## PASSAGE TO READ
====

Announcement: Be excellent to each other.


Caravel Forum : Caravel Boards : General : A new theory on gel cutability (you too can eyeball it with no problem)
New Topic New Poll Post Reply
Poster Message
uncopy2002
Level: Smiter
Rank Points: 431
Registered: 07-28-2014
IP: Logged
icon A new theory on gel cutability (+25)  
I was solving that room in Abyssian Fortress this morning when a line of insight popped out of nowhere. I immediately picked it up and worked on it thoroughly, which by then I figured out it's actually a fully workable theory on dealing with gels.

(The pics in this thread are badly drawn. If anyone knows of good tools to draw these like the ones on the tarstuff page, feel free to suggest.)



As we know, tar cutability is simple: it's a tiling of 2x1 tiles for the enclosed corners. Mud is even simpler. Gel, however, is so viscous it resisted various angle of attack for years.
As a reminder, gel can only be cut on inside corners.

Before we begin, perhaps we can look at the situation in a different perspective: Tar cutability is easy to analyse because cutting tar is essentially a clean cut inside our analysis scheme: for each cut, we're taking away exactly one piece of 1x2 enclosed corners, and doesn't change anything else. This implies that the analysis doesn't depend on the order of evaluation.
It is important because if not so, things may happen differently just because one part is evaluated before another, and everyone knows that it's down the path of "so horrible I won't touch at all". An example would be horde movement order tracking, such as mass wraithwing manipulation.

In this sense, L-tromino tiling and enclosed corner analysis are both bad:
L-tromino tiling, even if it can be made to work, would be bad because the two side tiles of the L piece only get taken away some of the time, depending on the surrounding tile connectivity.
Enclosed corner analysis is bad for a different reason: the amount of cuttable enclosed corner formations could increase instead, so it fluctuates between being helpful and being unhelpful. We don't want to get more gel when we cut gel.




The new theory of gel cutability goes as follows:


Instead of using the old tar way (tiling and enclosed corners), we'll consider the tiles themselves instead, which we'll call them nodes:
Click here to view the secret text

I've marked the bright and dark tiles in red and green dots. They are in different colors because they are nodes of different parity.

Next, we'll connect two diagonally adjacent tile together, if this diagonal has both dots of opposite color present on the sides (Or, in other words, cross out all 2x2 blocks). This forms a network of diagonals. We'll call the connected lines links:
Click here to view the secret text

From this, we can immediately see that a tile is cutable if and only if that tile is at the center of an exposed straight line segments of the length of 3 nodes. It can be of T shape or I shape. The primitive gel formation for such T shape and I shape are the 8-tile and 7-tile gel, respectively, shown in the bottom right corner.

Cutting gel in this setup equates to this algorithm:

1. A node with the above-mentioned property (connected with adjacent nodes by T or I shape) is cut and destroyed.
2. Links connected with this node is destroyed.
3. All links of the opposite color, which cross over any links that was destroyed in step 2, is also destroyed.
And then we repeat the progress with the new, modified network, until nothing can be cut.

====

## WRITTEN TASK A
According to the forum post on gel cutability, where can gel be cut?
## WRITTEN TASK B
From the forum post on gel cutability, copy out the passage starting with "From this, we" and going on through "can be cut.".

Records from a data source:
====

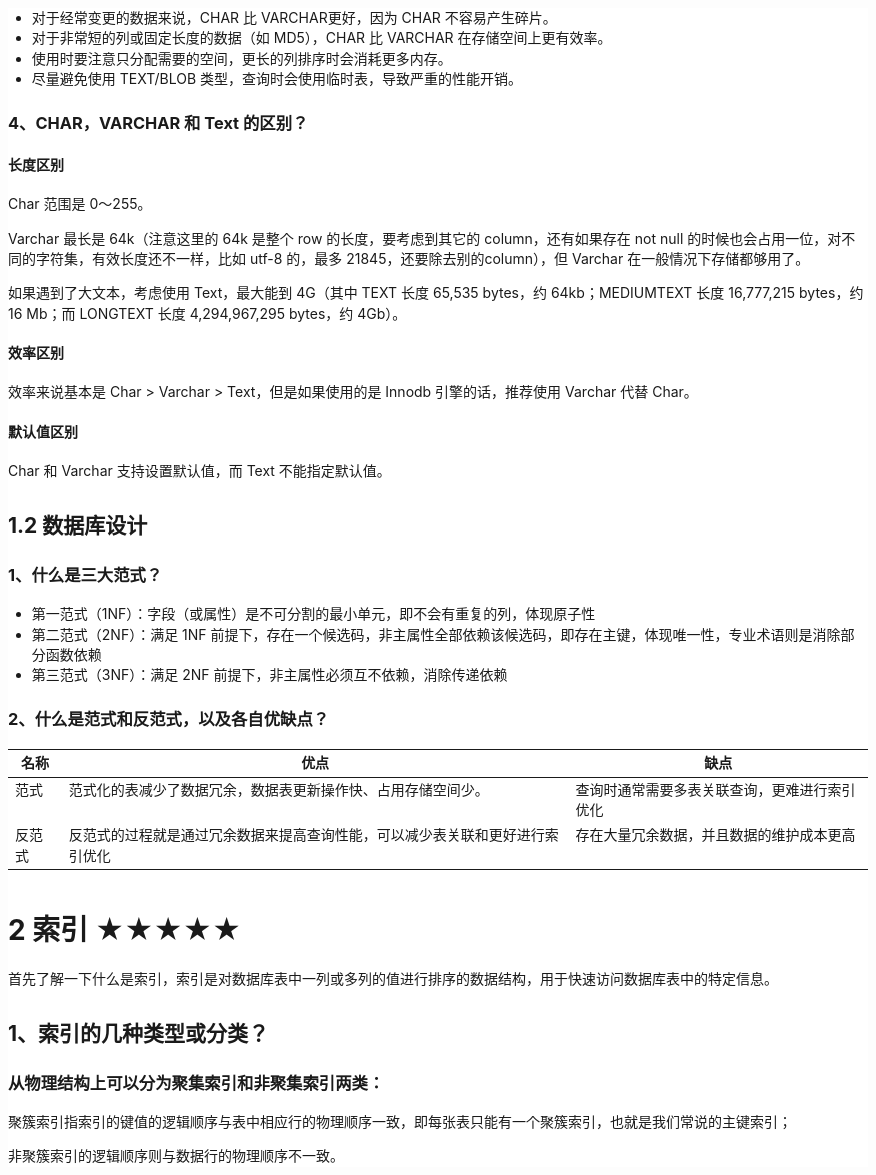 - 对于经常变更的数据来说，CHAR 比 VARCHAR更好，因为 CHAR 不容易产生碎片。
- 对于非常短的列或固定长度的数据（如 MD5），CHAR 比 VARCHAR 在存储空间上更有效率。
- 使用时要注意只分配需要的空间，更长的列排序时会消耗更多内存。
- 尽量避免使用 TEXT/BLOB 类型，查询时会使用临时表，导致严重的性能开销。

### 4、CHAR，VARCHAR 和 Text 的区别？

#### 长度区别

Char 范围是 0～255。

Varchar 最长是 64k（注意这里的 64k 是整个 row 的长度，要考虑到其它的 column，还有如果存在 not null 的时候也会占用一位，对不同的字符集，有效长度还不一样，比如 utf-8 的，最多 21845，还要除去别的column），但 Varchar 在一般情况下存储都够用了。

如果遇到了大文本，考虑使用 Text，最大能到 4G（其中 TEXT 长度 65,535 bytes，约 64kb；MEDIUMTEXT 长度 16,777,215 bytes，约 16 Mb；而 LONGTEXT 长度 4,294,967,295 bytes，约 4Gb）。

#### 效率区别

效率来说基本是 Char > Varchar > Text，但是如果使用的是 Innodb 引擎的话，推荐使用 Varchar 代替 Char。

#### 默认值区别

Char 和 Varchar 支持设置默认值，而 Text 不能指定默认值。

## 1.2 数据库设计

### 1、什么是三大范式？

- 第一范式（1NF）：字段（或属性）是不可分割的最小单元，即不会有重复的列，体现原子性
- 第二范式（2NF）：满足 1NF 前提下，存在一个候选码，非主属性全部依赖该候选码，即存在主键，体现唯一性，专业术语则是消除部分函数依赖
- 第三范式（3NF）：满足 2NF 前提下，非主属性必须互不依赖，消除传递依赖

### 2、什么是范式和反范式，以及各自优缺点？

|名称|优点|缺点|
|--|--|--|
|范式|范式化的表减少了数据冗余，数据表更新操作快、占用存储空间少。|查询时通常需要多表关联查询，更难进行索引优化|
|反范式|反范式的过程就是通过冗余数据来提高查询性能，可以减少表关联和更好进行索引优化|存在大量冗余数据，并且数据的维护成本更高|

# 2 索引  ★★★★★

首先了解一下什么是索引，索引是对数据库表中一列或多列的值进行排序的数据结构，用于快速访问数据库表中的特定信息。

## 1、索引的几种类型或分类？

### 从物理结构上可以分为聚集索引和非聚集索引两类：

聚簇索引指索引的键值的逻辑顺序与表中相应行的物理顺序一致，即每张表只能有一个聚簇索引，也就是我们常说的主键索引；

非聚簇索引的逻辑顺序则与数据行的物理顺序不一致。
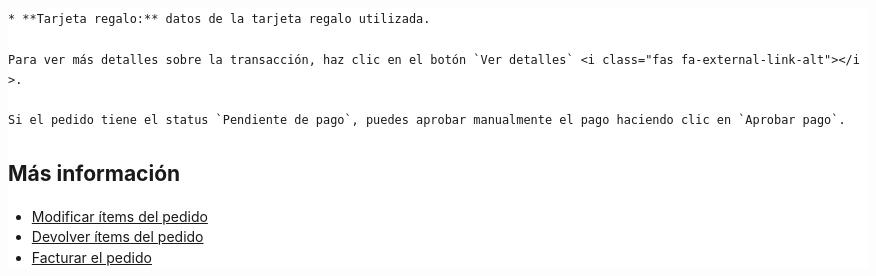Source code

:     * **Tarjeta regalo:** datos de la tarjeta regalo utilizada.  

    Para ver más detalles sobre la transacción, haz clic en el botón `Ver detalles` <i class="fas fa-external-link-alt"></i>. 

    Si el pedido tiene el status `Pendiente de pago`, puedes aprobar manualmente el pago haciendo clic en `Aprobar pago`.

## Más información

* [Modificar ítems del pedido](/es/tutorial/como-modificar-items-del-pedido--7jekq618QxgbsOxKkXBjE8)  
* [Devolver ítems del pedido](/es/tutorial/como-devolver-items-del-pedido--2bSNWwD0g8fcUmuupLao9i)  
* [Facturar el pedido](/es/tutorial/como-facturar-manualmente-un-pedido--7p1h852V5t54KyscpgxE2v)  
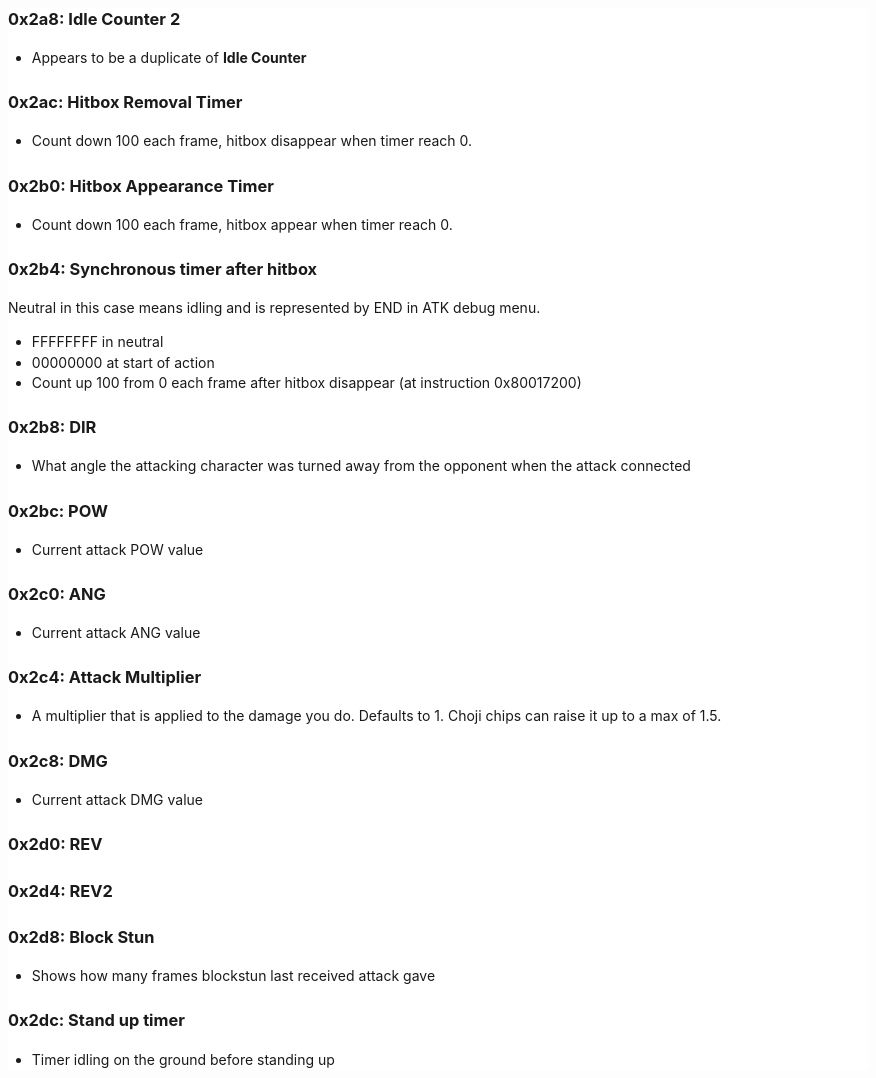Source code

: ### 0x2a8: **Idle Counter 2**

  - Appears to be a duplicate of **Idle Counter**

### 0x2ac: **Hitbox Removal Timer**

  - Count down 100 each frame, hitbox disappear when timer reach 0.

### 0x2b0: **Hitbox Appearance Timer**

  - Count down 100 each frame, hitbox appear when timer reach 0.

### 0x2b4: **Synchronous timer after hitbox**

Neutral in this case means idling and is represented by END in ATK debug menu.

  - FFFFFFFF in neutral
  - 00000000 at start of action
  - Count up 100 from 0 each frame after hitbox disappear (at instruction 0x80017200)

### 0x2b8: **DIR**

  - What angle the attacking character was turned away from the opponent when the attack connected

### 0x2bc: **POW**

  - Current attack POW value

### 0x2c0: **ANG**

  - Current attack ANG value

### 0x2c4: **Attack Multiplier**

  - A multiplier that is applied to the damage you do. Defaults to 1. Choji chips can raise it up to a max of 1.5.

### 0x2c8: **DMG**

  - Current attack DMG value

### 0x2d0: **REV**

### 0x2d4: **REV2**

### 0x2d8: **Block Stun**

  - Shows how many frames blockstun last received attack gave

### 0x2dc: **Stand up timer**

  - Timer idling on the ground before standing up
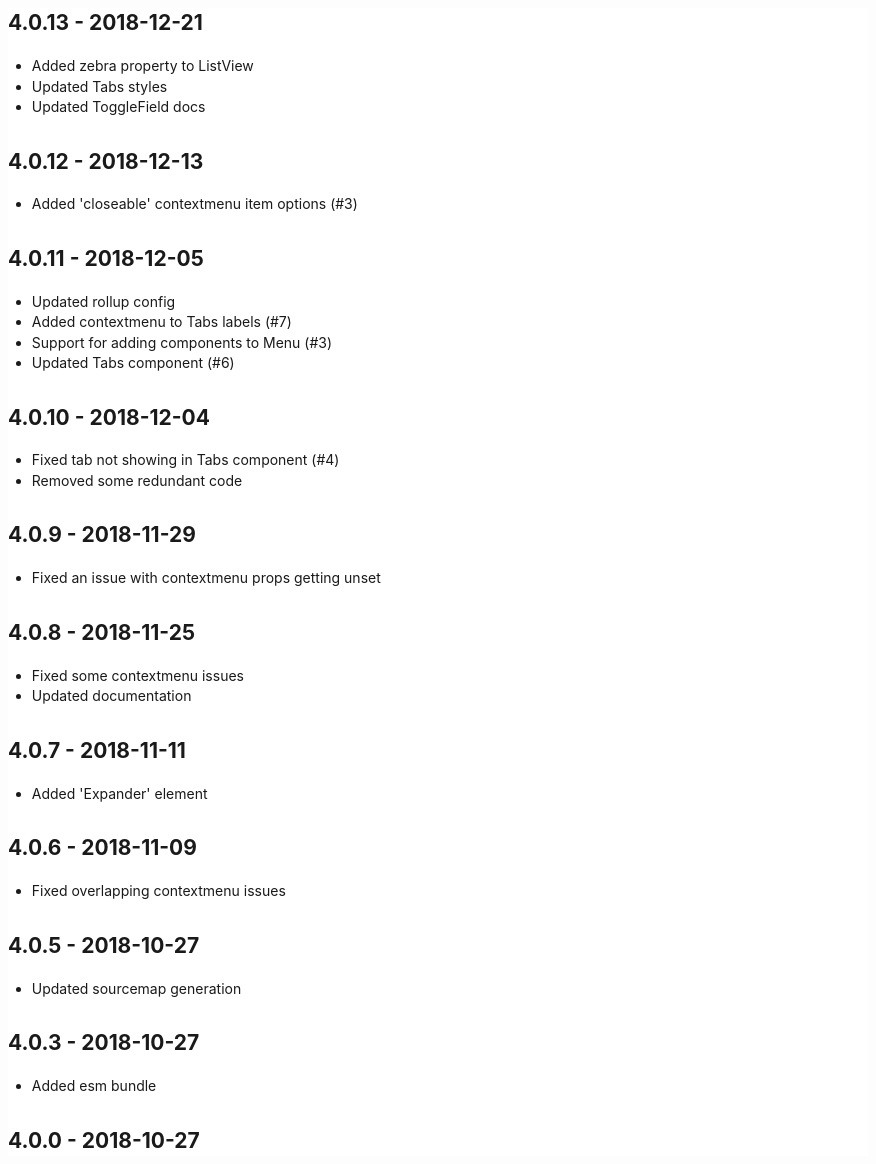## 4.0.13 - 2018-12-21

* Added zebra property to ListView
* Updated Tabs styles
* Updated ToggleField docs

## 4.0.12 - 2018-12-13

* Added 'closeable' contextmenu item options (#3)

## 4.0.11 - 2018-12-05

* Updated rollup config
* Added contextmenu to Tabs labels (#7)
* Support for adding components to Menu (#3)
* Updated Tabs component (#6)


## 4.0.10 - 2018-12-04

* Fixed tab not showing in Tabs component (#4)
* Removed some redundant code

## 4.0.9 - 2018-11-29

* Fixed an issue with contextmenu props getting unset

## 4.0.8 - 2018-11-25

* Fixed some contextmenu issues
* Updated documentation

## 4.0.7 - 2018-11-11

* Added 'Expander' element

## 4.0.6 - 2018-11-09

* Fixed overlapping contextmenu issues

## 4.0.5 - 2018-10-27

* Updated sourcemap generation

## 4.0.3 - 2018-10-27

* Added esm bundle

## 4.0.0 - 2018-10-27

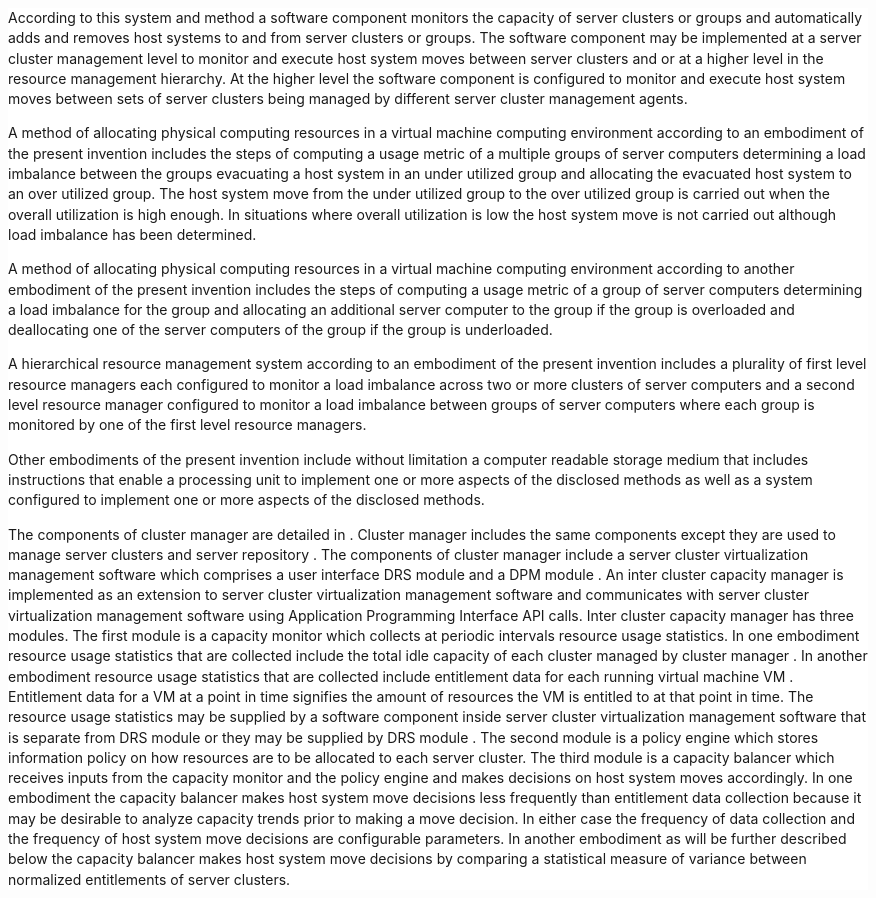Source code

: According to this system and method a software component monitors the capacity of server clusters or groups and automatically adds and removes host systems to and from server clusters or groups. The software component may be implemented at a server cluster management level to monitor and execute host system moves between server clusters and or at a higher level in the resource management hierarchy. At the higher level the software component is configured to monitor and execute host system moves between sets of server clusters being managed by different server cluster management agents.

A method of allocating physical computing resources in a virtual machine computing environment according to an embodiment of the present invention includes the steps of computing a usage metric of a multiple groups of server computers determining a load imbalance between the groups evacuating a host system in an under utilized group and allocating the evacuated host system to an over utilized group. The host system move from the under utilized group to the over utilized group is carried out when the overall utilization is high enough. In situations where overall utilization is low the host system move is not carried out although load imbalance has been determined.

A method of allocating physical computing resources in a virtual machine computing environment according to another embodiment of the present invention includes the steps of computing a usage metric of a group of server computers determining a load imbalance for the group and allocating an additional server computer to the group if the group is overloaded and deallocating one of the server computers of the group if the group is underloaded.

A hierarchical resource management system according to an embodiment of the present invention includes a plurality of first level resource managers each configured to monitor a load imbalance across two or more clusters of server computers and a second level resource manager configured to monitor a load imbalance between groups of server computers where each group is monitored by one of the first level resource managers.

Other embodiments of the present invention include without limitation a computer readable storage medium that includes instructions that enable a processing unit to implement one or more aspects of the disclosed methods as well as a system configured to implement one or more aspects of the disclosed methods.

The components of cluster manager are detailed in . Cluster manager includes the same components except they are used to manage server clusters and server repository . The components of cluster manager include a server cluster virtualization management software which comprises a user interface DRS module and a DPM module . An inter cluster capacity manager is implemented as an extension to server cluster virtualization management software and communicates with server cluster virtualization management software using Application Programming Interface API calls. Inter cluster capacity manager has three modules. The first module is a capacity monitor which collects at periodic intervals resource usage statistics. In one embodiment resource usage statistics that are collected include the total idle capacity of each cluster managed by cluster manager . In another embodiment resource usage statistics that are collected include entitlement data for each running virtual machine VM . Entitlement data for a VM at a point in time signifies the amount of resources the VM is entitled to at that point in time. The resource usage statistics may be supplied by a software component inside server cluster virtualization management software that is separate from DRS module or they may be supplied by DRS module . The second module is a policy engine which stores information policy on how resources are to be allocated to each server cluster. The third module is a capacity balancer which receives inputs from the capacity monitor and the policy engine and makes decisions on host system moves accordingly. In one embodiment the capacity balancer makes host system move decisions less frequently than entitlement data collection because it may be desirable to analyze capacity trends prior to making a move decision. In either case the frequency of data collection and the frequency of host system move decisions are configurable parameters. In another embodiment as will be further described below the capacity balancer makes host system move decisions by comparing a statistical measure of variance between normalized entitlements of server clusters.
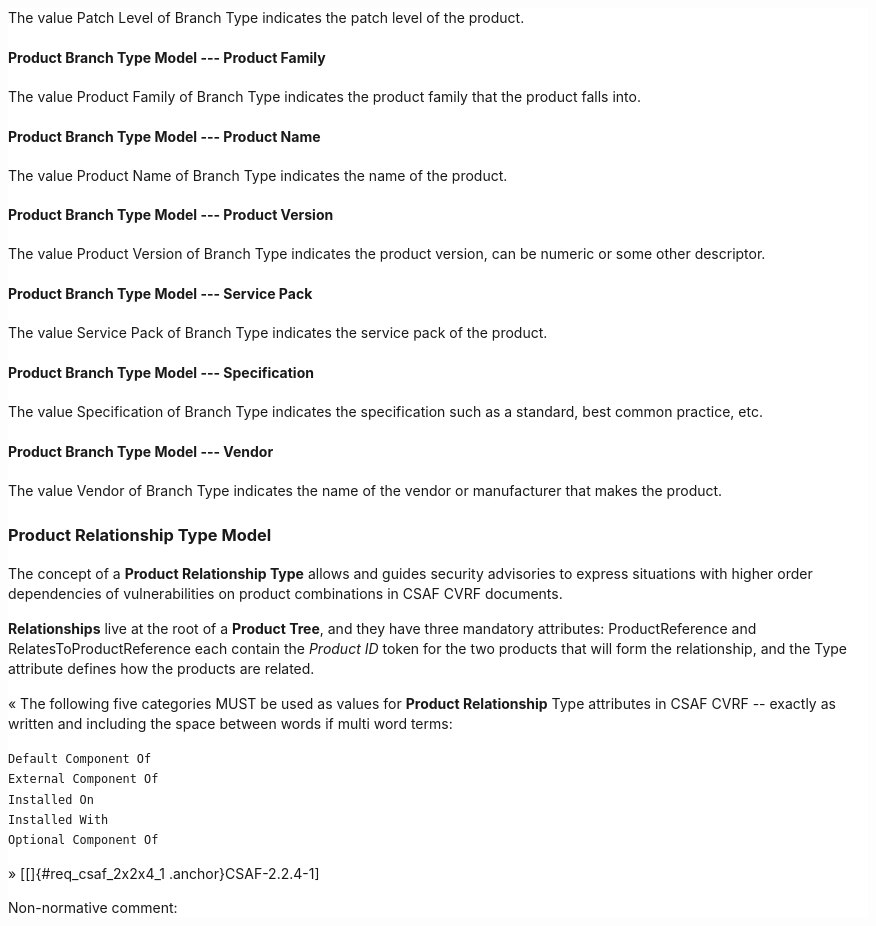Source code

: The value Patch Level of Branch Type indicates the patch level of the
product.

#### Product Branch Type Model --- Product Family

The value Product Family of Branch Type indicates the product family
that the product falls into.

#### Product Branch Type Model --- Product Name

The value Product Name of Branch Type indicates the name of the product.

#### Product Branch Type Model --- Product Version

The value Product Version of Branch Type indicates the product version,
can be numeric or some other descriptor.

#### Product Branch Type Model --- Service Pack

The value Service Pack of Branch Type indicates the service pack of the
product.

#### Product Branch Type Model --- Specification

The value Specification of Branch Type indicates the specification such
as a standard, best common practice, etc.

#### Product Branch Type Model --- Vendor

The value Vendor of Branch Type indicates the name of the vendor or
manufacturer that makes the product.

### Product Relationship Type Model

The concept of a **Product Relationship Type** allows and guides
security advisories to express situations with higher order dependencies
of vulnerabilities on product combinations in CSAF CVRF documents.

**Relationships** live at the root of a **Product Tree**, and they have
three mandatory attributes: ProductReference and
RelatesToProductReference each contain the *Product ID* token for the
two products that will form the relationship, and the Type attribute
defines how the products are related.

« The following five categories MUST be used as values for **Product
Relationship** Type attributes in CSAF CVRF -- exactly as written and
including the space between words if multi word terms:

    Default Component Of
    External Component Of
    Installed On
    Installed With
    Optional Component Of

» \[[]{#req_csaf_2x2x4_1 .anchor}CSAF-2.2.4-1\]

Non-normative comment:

====

## WRITTEN REPLY A
Only on inside corners.

## WRITTEN REPLY B
From this, we can immediately see that a tile is cutable if and only if that tile is at the center of an exposed straight line segments of the length of 3 nodes. It can be of T shape or I shape. The primitive gel formation for such T shape and I shape are the 8-tile and 7-tile gel, respectively, shown in the bottom right corner.

Cutting gel in this setup equates to this algorithm:

1. A node with the above-mentioned property (connected with adjacent nodes by T or I shape) is cut and destroyed.
2. Links connected with this node is destroyed.
3. All links of the opposite color, which cross over any links that was destroyed in step 2, is also destroyed.
And then we repeat the progress with the new, modified network, until nothing can be cut.